VMware’s future is all about hybrid cloud, software-defined data center and end-user computing, and not so much about other things in its portfolio which will be “de-emphasized” this coming year, VMware CEO Pat Gelsinger told analysts on the company’s fourth quarter earnings call Monday night.

vmware-logo“I’ve learned the importance of prioritization and execution,”  said Gelsinger, an Intel and EMC veteran executive who came aboard as VMware CEO five months ago. ”We will focus first on a portfolio rationalization around the products our customers care most about. Our decision to  commit our cloud application efforts to Pivotal is an example. And we will realign resources as we scale back in some areas,” he said.

The Pivotal Initiative, a spin off of VMware and EMC that will provide cloud and big data applications will draw on VMware’s Cloud Foundry platform as a service, vFabric Java framework, and Cetas big data resources as well as Greenplum analytics and Pivotal Labs agile development expertise from EMC.

Key to VMware: Focus, focus, focus

Gelsinger did not name areas that will be subject to cutbacks, but CFO Jonathan Chadwick said Sliderocket will be sidelined. VMware bought  SlideRocket and its slide presentation software in 2011. It was seen as a complement to the Zimbra productivity software purchased earlier from Yahoo. Depending on how VMware defines end user computing — my guess is it means desktop virtualization rather than desktop apps — I’d expect more cuts in this area.

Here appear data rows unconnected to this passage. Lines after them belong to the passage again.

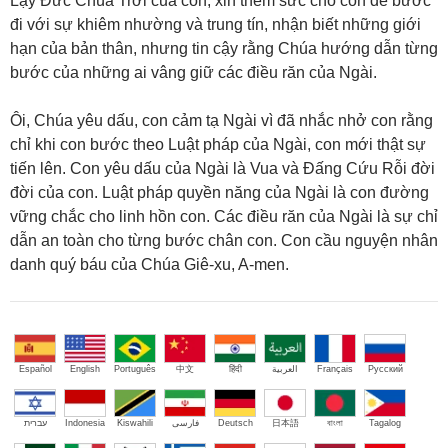
Lạy Đức Chúa Trời của con, xin thêm sức cho con để bước
đi với sự khiêm nhường và trung tín, nhận biết những giới
hạn của bản thân, nhưng tin cậy rằng Chúa hướng dẫn từng
bước của những ai vâng giữ các điều răn của Ngài.
Ôi, Chúa yêu dấu, con cảm tạ Ngài vì đã nhắc nhở con rằng
chỉ khi con bước theo Luật pháp của Ngài, con mới thật sự
tiến lên. Con yêu dấu của Ngài là Vua và Đấng Cứu Rỗi đời
đời của con. Luật pháp quyền năng của Ngài là con đường
vững chắc cho linh hồn con. Các điều răn của Ngài là sự chỉ
dẫn an toàn cho từng bước chân con. Con cầu nguyện nhân
danh quý báu của Chúa Giê-xu, A-men.
Español
English
Português
中文
हिंदी
العربية
Français
Русский
עברית
Indonesia
Kiswahili
فارسی
Deutsch
日本語
বাংলা
Tagalog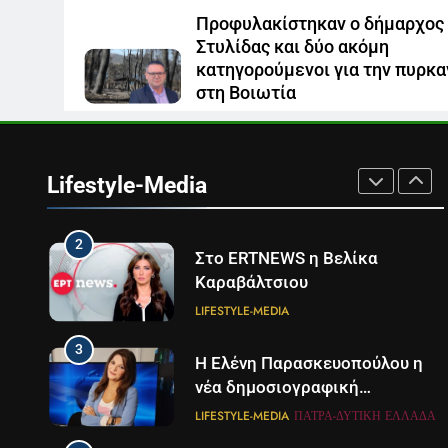
Προφυλακίστηκαν ο δήμαρχος
8
Στυλίδας και δύο ακόμη
Καθημερινή και The New York
κατηγορούμενοι για την πυρκα
Times μαζί σε μια νέα
στη Βοιωτία
συνδρομητική πρόταση
LIFESTYLE-MEDIA
7 Αυγούστου 2026
1
Ο Τάσος Αρνιακός στο Action
24
Lifestyle-Media
LIFESTYLE-MEDIA
2
Στο ERTNEWS η Βελίκα
Καραβάλτσιου
LIFESTYLE-MEDIA
3
Η Ελένη Παρασκευοπούλου η
νέα δημοσιογραφική
προσθήκη του ΣΚΑΪ στην
LIFESTYLE-MEDIA
ΠΆΤΡΑ-ΔΥΤΙΚΉ ΕΛΛΆΔΑ
Πάτρα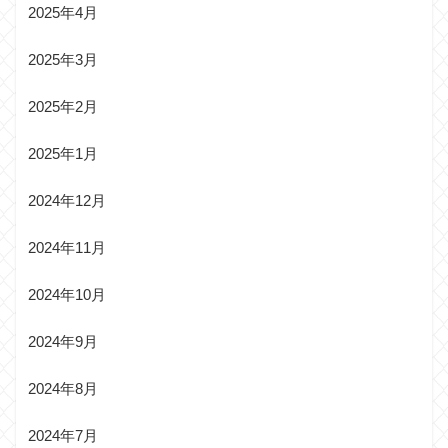
2025年4月
2025年3月
2025年2月
2025年1月
2024年12月
2024年11月
2024年10月
2024年9月
2024年8月
2024年7月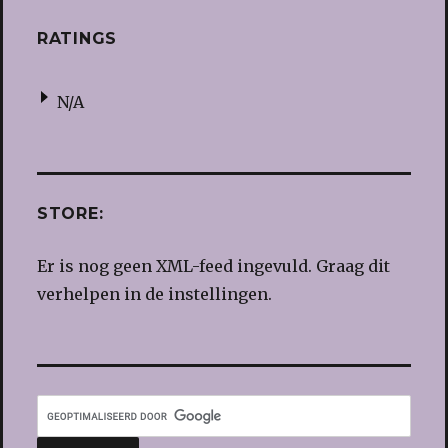
RATINGS
N/A
STORE:
Er is nog geen XML-feed ingevuld. Graag dit
verhelpen in de instellingen.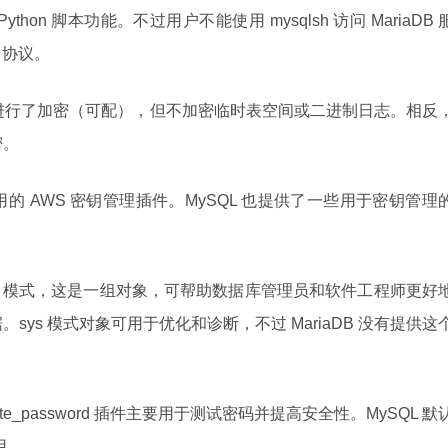
t 和 Python 脚本功能。不过用户不能使用 mysqlsh 访问 MariaDB 
X 协议。
消日志进行了加密（可配），但不加密临时表空间或二进制日志。相反
密。
即用的 AWS 密钥管理插件。MySQL 也提供了一些用于密钥管理
了 sys 模式，这是一组对象，可帮助数据库管理员和软件工程师更好
数据。sys 模式对象可用于优化和诊断，不过 MariaDB 没有提供这
date_password 插件主要用于测试密码并提高安全性。MySQL 默
用。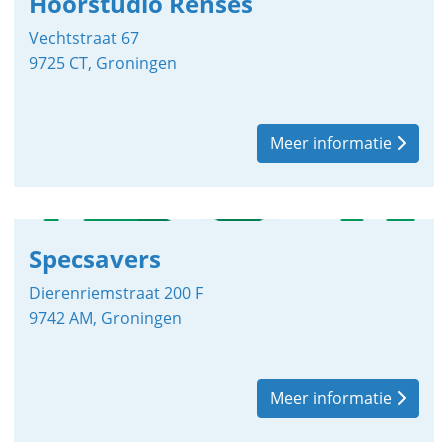
Hoorstudio Renses
Vechtstraat 67
9725 CT, Groningen
Meer informatie
Specsavers
Dierenriemstraat 200 F
9742 AM, Groningen
Meer informatie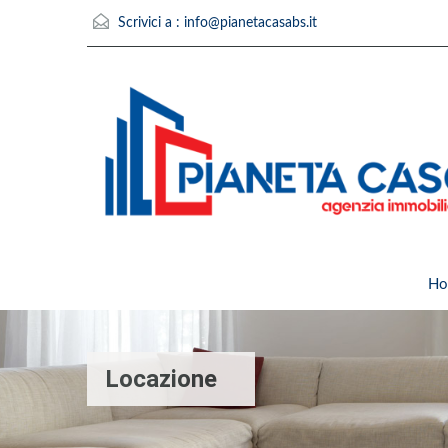
Scrivici a :
info@pianetacasabs.it
Ho
Locazione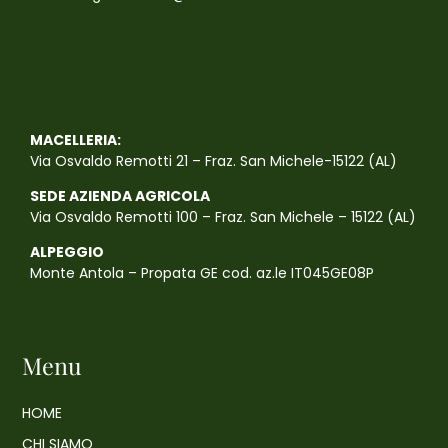
MACELLERIA:
Via Osvaldo Remotti 21 – Fraz. San Michele-15122 (AL)
SEDE AZIENDA AGRICOLA
Via Osvaldo Remotti 100 – Fraz. San Michele – 15122 (AL)
ALPEGGIO
Monte Antola – Propata GE cod. az.le IT045GE08P
Menu
HOME
CHI SIAMO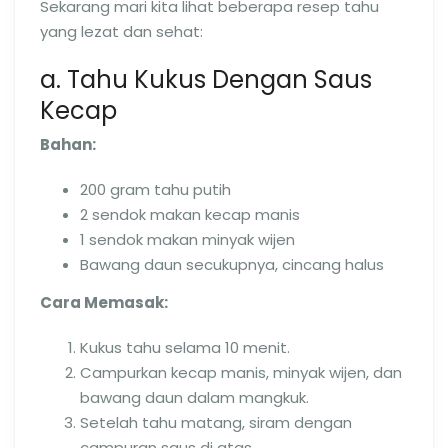
Sekarang mari kita lihat beberapa resep tahu
yang lezat dan sehat:
a. Tahu Kukus Dengan Saus
Kecap
Bahan:
200 gram tahu putih
2 sendok makan kecap manis
1 sendok makan minyak wijen
Bawang daun secukupnya, cincang halus
Cara Memasak:
Kukus tahu selama 10 menit.
Campurkan kecap manis, minyak wijen, dan
bawang daun dalam mangkuk.
Setelah tahu matang, siram dengan
campuran saus di atas.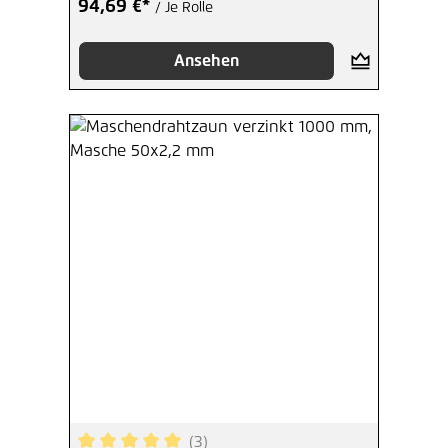
94,69 €*
/ Je Rolle
Ansehen
(3)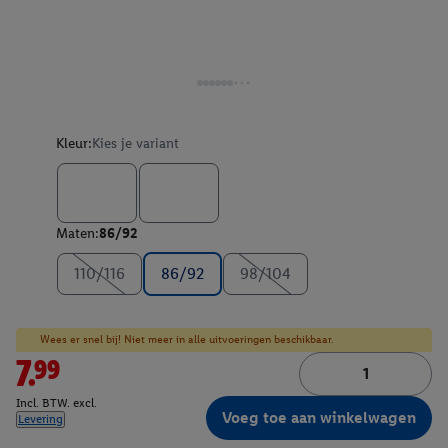
Kleur:
Kies je variant
Maten:
86/92
110/116
86/92
98/104
Wees er snel bij! Niet meer in alle uitvoeringen beschikbaar.
7.99
Incl. BTW. excl.
Voeg toe aan winkelwagen
Levering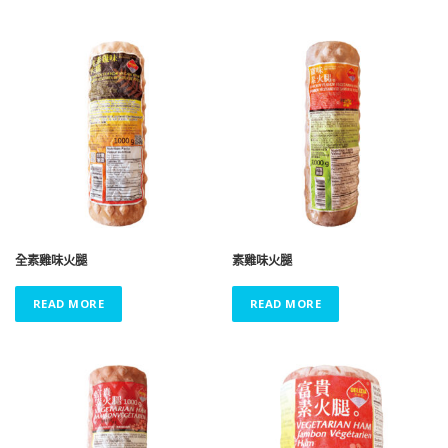
全素雞味火腿
素雞味火腿
READ MORE
READ MORE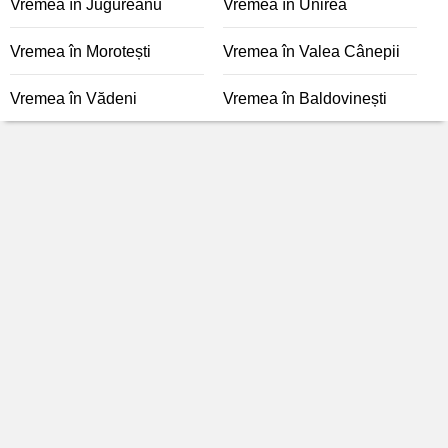
Vremea în Jugureanu
Vremea în Unirea
Vremea în Morotești
Vremea în Valea Cânepii
Vremea în Vădeni
Vremea în Baldovinești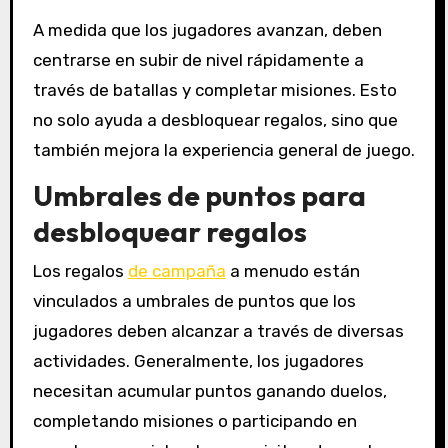
A medida que los jugadores avanzan, deben
centrarse en subir de nivel rápidamente a
través de batallas y completar misiones. Esto
no solo ayuda a desbloquear regalos, sino que
también mejora la experiencia general de juego.
Umbrales de puntos para
desbloquear regalos
Los regalos
de campaña
a menudo están
vinculados a umbrales de puntos que los
jugadores deben alcanzar a través de diversas
actividades. Generalmente, los jugadores
necesitan acumular puntos ganando duelos,
completando misiones o participando en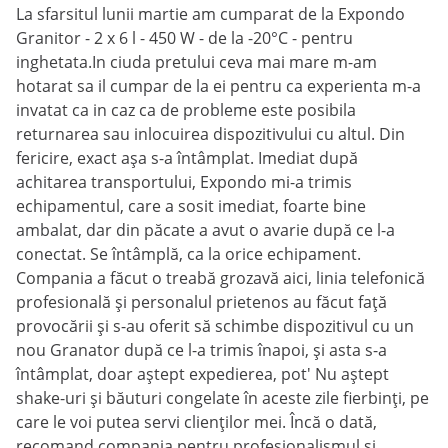
La sfarsitul lunii martie am cumparat de la Expondo
Granitor - 2 x 6 l - 450 W - de la -20°C - pentru
inghetata.In ciuda pretului ceva mai mare m-am
hotarat sa il cumpar de la ei pentru ca experienta m-a
invatat ca in caz ca de probleme este posibila
returnarea sau inlocuirea dispozitivului cu altul. Din
fericire, exact așa s-a întâmplat. Imediat după
achitarea transportului, Expondo mi-a trimis
echipamentul, care a sosit imediat, foarte bine
ambalat, dar din păcate a avut o avarie după ce l-a
conectat. Se întâmplă, ca la orice echipament.
Compania a făcut o treabă grozavă aici, linia telefonică
profesională și personalul prietenos au făcut față
provocării și s-au oferit să schimbe dispozitivul cu un
nou Granator după ce l-a trimis înapoi, și asta s-a
întâmplat, doar aștept expedierea, pot' Nu aștept
shake-uri și băuturi congelate în aceste zile fierbinți, pe
care le voi putea servi clienților mei. Încă o dată,
recomand compania pentru profesionalismul și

The company will also cut 900 jobs. “VMware added 6,700 people over three years and we’ll continue to grow, invest and hire in support of our focus areas,” Gelsinger said. “We expect to close fiscal 2013 up 1,000 people.”

There was no information given about the Pivotal Initiative spin out but Gelsinger promised more discussion of that will come at a March 13 at VMware EMC Strategy Summit in New York.

As for earnings, for its fourth quarter, VMware logged a profit of $ 206 million, or 47 cents per share, up from $ 200 million, or 46 cents per share, for the year-ago period.  Revenue grew 22 percent year-over-year to $ 1.29 billion with adjusted net income at 81 cents a share, beating estimates of 78 cents  per share on revenue of $ 1.28 billion.

More to the point though was low guidance for the upcoming quarter. VMware expects first quarter revenue to come in between $ 1.17 billion to $ 1.19 billion, short of  consensus estimates of $ 1.25 billion and that spooked investors who drove the price down in extended hours trading.

Moving on from server virtualization

VMware is at a crossroads. It continues to lead the market in server virtualization but faces increasing competition there from Microsoft Hyper-V, and open-source Xen and KVM alternatives there. So it’s changing the conversation to network virtualization which is a key underpinning of the aforementioned software-defined data center. VMware is counting on its $ 1.26 billion buyout of Nicira to give it a leg up in that network virtualization quest.